What is being asked: Return every line from the listing where the word "pixels" occurs.

Exercise materials:
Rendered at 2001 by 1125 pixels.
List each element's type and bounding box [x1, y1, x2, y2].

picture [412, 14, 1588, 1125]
---
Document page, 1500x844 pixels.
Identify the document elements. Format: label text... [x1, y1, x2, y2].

Finished exercise:
Rendered at 2001 by 1125 pixels.
Document page, 1500x844 pixels.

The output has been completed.